**** SUPPLIED INFORMATION ****

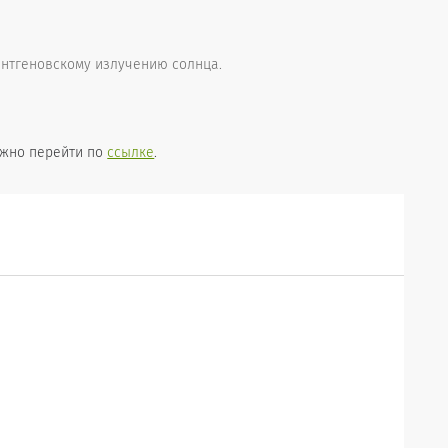
ентгеновскому излучению солнца.
ужно перейти по
ссылке
.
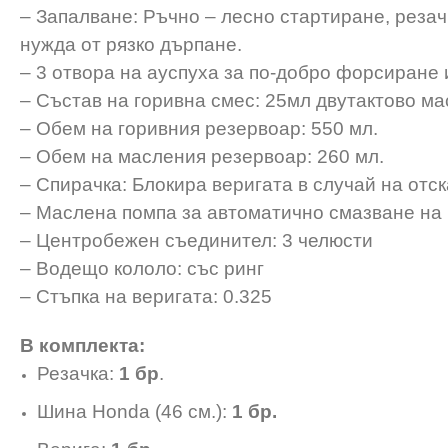
– Запалване: Ръчно – лесно стартиране, реза
нужда от рязко дърпане.
– 3 отвора на ауспуха за по-добро форсиране 
– Състав на горивна смес: 25мл двутактово ма
– Обем на горивния резервоар: 550 мл.
– Обем на масления резервоар: 260 мл.
– Спирачка: Блокира веригата в случай на отс
– Маслена помпа за автоматично смазване на
– Центробежен съединител: 3 челюсти
– Водещо кололо: със ринг
– Стъпка на веригата: 0.325
В комплекта:
Резачка:
1 бр
.
Шина Honda (46 см.):
1 бр.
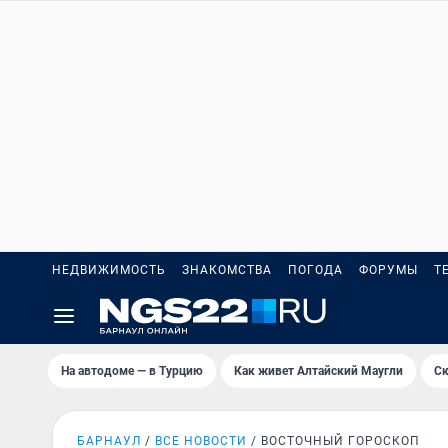
НЕДВИЖИМОСТЬ
ЗНАКОМСТВА
ПОГОДА
ФОРУМЫ
Т
На автодоме — в Турцию
Как живет Алтайский Маугли
Ск
БАРНАУЛ
ВСЕ НОВОСТИ
ВОСТОЧНЫЙ ГОРОСКОП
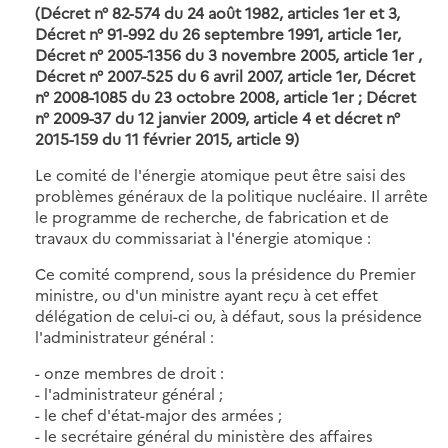
(Décret n° 82-574 du 24 août 1982, articles 1er et 3,
Décret n° 91-992 du 26 septembre 1991, article 1er,
Décret n° 2005-1356 du 3 novembre 2005, article 1er ,
Décret n° 2007-525 du 6 avril 2007, article 1er, Décret
n° 2008-1085 du 23 octobre 2008, article 1er ; Décret
n° 2009-37 du 12 janvier 2009, article 4 et décret n°
2015-159 du 11 février 2015, article 9)
Le comité de l'énergie atomique peut être saisi des
problèmes généraux de la politique nucléaire. Il arrête
le programme de recherche, de fabrication et de
travaux du commissariat à l'énergie atomique :
Ce comité comprend, sous la présidence du Premier
ministre, ou d'un ministre ayant reçu à cet effet
délégation de celui-ci ou, à défaut, sous la présidence
l'administrateur général :
- onze membres de droit :
- l'administrateur général ;
- le chef d'état-major des armées ;
- le secrétaire général du ministère des affaires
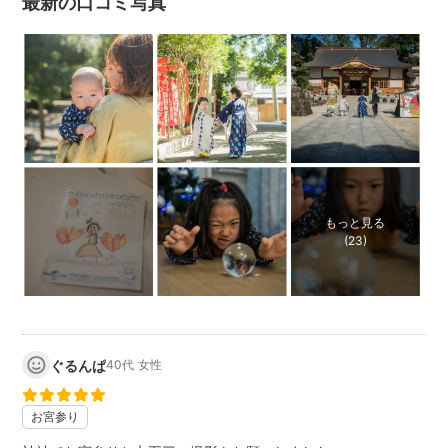
最新の口コミ写真
もっと見る
(23)
ぐるんぱ
40代
女性
お宮参り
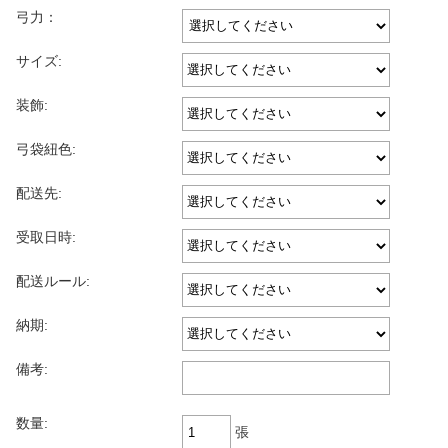
弓力：
サイズ:
装飾:
弓袋紐色:
配送先:
受取日時:
配送ルール:
納期:
備考:
数量:
張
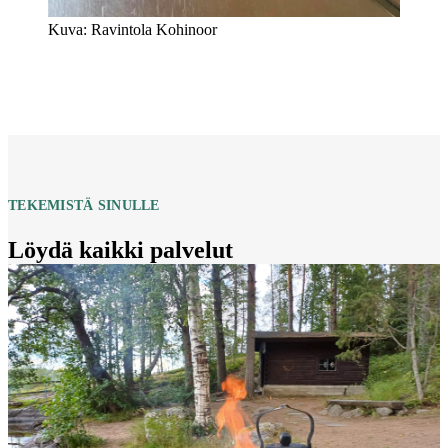
Kuva: Ravintola Kohinoor
TEKEMISTÄ SINULLE
Löydä kaikki palvelut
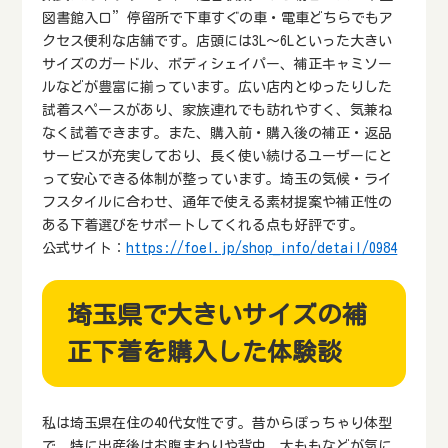
図書館入口”停留所で下車すぐの車・電車どちらでもア
クセス便利な店舗です。店頭には3L～6Lといった大きい
サイズのガードル、ボディシェイパー、補正キャミソー
ルなどが豊富に揃っています。広い店内とゆったりした
試着スペースがあり、家族連れでも訪れやすく、気兼ね
なく試着できます。また、購入前・購入後の補正・返品
サービスが充実しており、長く使い続けるユーザーにと
って安心できる体制が整っています。埼玉の気候・ライ
フスタイルに合わせ、通年で使える素材提案や補正性の
ある下着選びをサポートしてくれる点も好評です。
公式サイト：
https://foel.jp/shop_info/detail/0984
埼玉県で大きいサイズの補
正下着を購入した体験談
私は埼玉県在住の40代女性です。昔からぽっちゃり体型
で、特に出産後はお腹まわりや背中、太ももなどが気に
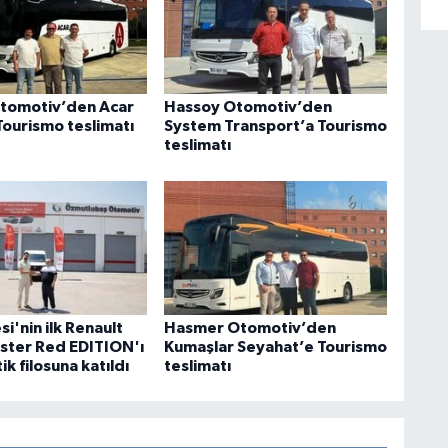
tomotiv’den Acar
Hassoy Otomotiv’den
Tourismo teslimatı
System Transport’a Tourismo
teslimatı
i'nin ilk Renault
Hasmer Otomotiv’den
ster Red EDITION'ı
Kumaşlar Seyahat’e Tourismo
ik filosuna katıldı
teslimatı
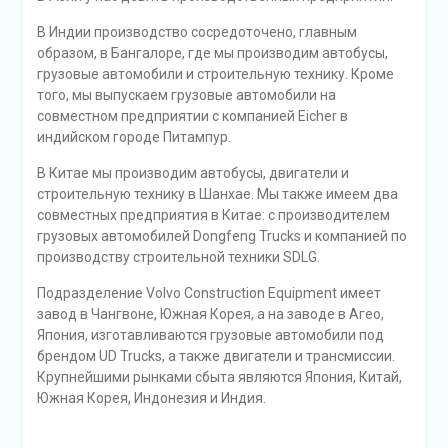
В Индии производство сосредоточено, главным
образом, в Бангалоре, где мы производим автобусы,
грузовые автомобили и строительную технику. Кроме
того, мы выпускаем грузовые автомобили на
совместном предприятии с компанией Eicher в
индийском городе Питампур.
В Китае мы производим автобусы, двигатели и
строительную технику в Шанхае. Мы также имеем два
совместных предприятия в Китае: с производителем
грузовых автомобилей Dongfeng Trucks и компанией по
производству строительной техники SDLG.
Подразделение Volvo Construction Equipment имеет
завод в Чангвоне, Южная Корея, а на заводе в Агео,
Япония, изготавливаются грузовые автомобили под
брендом UD Trucks, а также двигатели и трансмиссии.
Крупнейшими рынками сбыта являются Япония, Китай,
Южная Корея, Индонезия и Индия.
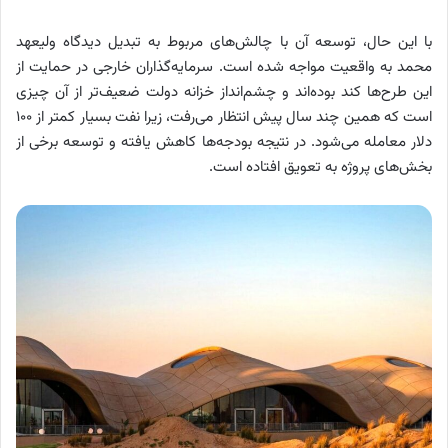
با این حال، توسعه آن با چالش‌های مربوط به تبدیل دیدگاه ولیعهد
محمد به واقعیت مواجه شده است. سرمایه‌گذاران خارجی در حمایت از
این طرح‌ها کند بوده‌اند و چشم‌انداز خزانه دولت ضعیف‌تر از آن چیزی
است که همین چند سال پیش انتظار می‌رفت، زیرا نفت بسیار کمتر از ۱۰۰
دلار معامله می‌شود. در نتیجه بودجه‌ها کاهش یافته و توسعه برخی از
بخش‌های پروژه به تعویق افتاده است.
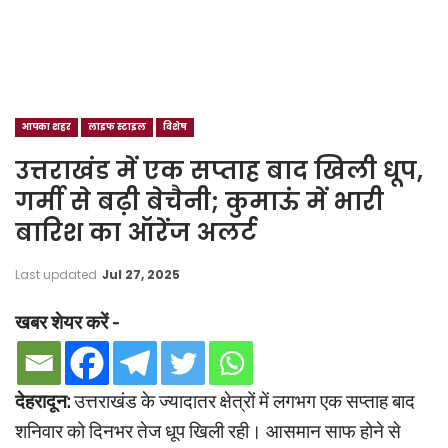
आपका शहर
लाइफ स्टाइल
विशेष
उत्तराखंड में एक सप्ताह बाद खिली धूप,
गर्मी से बढ़ी बेचैनी; कुमाऊं में भारी
बारिश का ऑरेंज अलर्ट
Last updated
Jul 27, 2025
खबर शेयर करें -
देहरादून:
उत्तराखंड के ज्यादातर क्षेत्रों में लगभग एक सप्ताह बाद
शनिवार को दिनभर तेज धूप खिली रही। आसमान साफ होने से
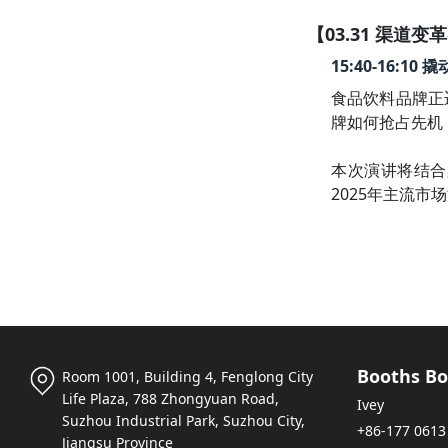
【03.31 渠道
15:40-16:
食品饮料品牌正
牌如何抢占先机
本次演讲将结合
2025年主流
Booths Bo
Room 1001, Building 4, Fenglong City
Life Plaza, 788 Zhongyuan Road,
Ivey
Suzhou Industrial Park, Suzhou City,
+86-177 0613
Jiangsu Province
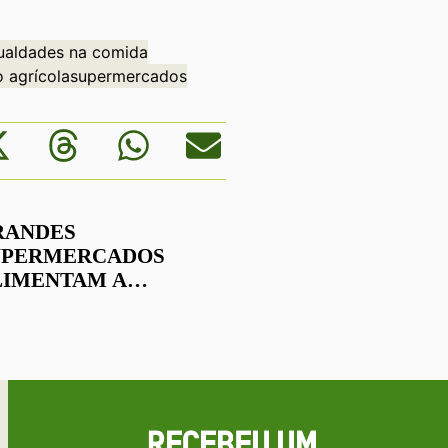
ualdades na comida
 agrícola
supermercados
RANDES
UPERMERCADOS
LIMENTAM A
ESIGUALDADE E
OFRIMENTO NAS
DEIAS DE
ORNECEDORES DE
LIMENTOS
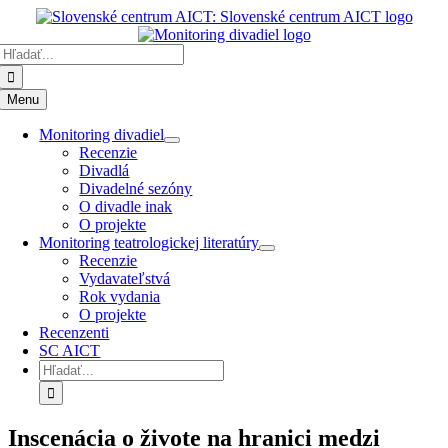
Preskočiť
k
Hľadať:
obsahu
Menu
Monitoring divadiel
Recenzie
Divadlá
Divadelné sezóny
O divadle inak
O projekte
Monitoring teatrologickej literatúry
Recenzie
Vydavateľstvá
Rok vydania
O projekte
Recenzenti
SC AICT
Hľadať:
Inscenácia o živote na hranici medzi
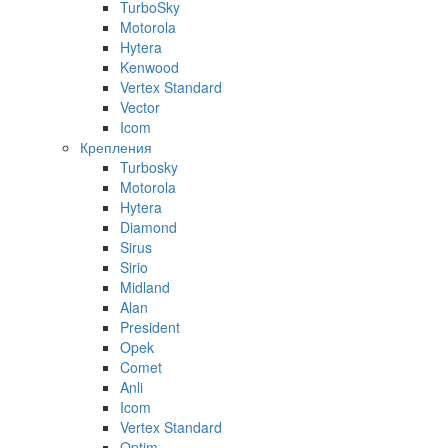
TurboSky
Motorola
Hytera
Kenwood
Vertex Standard
Vector
Icom
Крепления
Turbosky
Motorola
Hytera
Diamond
Sirus
Sirio
Midland
Alan
President
Opek
Comet
Anli
Icom
Vertex Standard
Optim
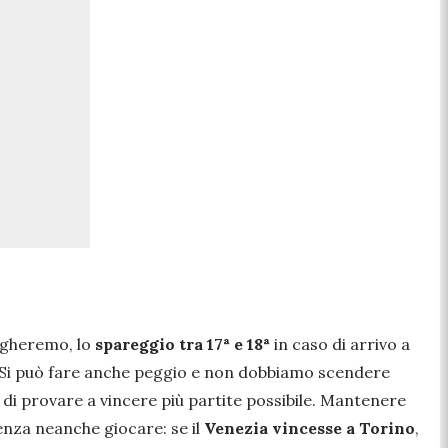
iegheremo, lo
spareggio tra 17ª e 18ª
in caso di arrivo a
e. Si può fare anche peggio e non dobbiamo scendere
 di provare a vincere più partite possibile. Mantenere
enza neanche giocare: se il
Venezia vincesse a Torino
,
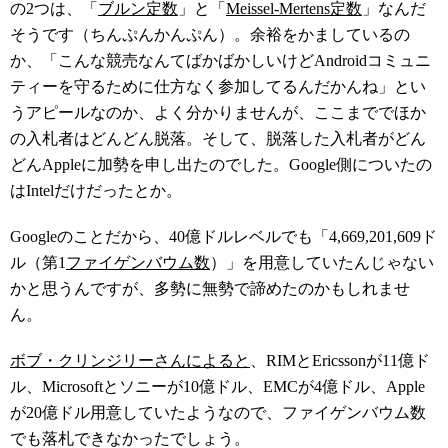
の2つは、「
ブルン定数
」と「
Meissel-Mertens定数
」なんだ
そうです（ちんぷんかんぷん）。余裕をかましているの
か、「こんな競売なんてばかばかしいけどAndroidコミュニ
ティーを守るために仕方なく参加してるんだかんね」とい
うアピールなのか、よく分かりませんが、ここまででほか
の入札者はどんどん脱落。そして、脱落した入札者がどん
どんAppleに加勢を申し出たのでした。Google側についたの
はIntelだけだったとか。
Googleのことだから、40億ドルレベルでも「4,669,201,609ド
ル（第1
ファイゲンバウム数
）」を用意していたんじゃない
かと思うんですが、多勢に無勢で諦めたのかもしれませ
ん。
ボブ・クリンジリーさんによると
、RIMとEricssonが11億ド
ル、Microsoftとソニーが10億ドル、EMCが4億ドル、Apple
が20億ドル用意していたようなので、ファイゲンバウム数
でも落札できなかったでしょう。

****

**INSTRUCTIONS TO FOLLOW**
Transcribe the lines above exactly, beginning at the one with "problèmes généraux de" and ending at the one with "サイズのガードル、ボディシェイパー、補正キャミソー". Include both; exclude the pictures.

**WRITTEN REPLY**
problèmes généraux de la politique nucléaire. Il arrête
le programme de recherche, de fabrication et de
travaux du commissariat à l'énergie atomique :
Ce comité comprend, sous la présidence du Premier
ministre, ou d'un ministre ayant reçu à cet effet
délégation de celui-ci ou, à défaut, sous la présidence
l'administrateur général :
- onze membres de droit :
- l'administrateur général ;
- le chef d'état-major des armées ;
- le secrétaire général du ministère des affaires
最新の口コミ写真
もっと見る
(23)
ぐるんぱ
40代
女性
お宮参り
弓力：
サイズ:
装飾:
弓袋紐色:
配送先:
受取日時:
配送ルール:
納期:
備考:
数量:
張
Kuva: Ravintola Kohinoor
TEKEMISTÄ SINULLE
Löydä kaikki palvelut
図書館入口”停留所で下車すぐの車・電車どちらでもア
クセス便利な店舗です。店頭には3L～6Lといった大きい
サイズのガードル、ボディシェイパー、補正キャミソー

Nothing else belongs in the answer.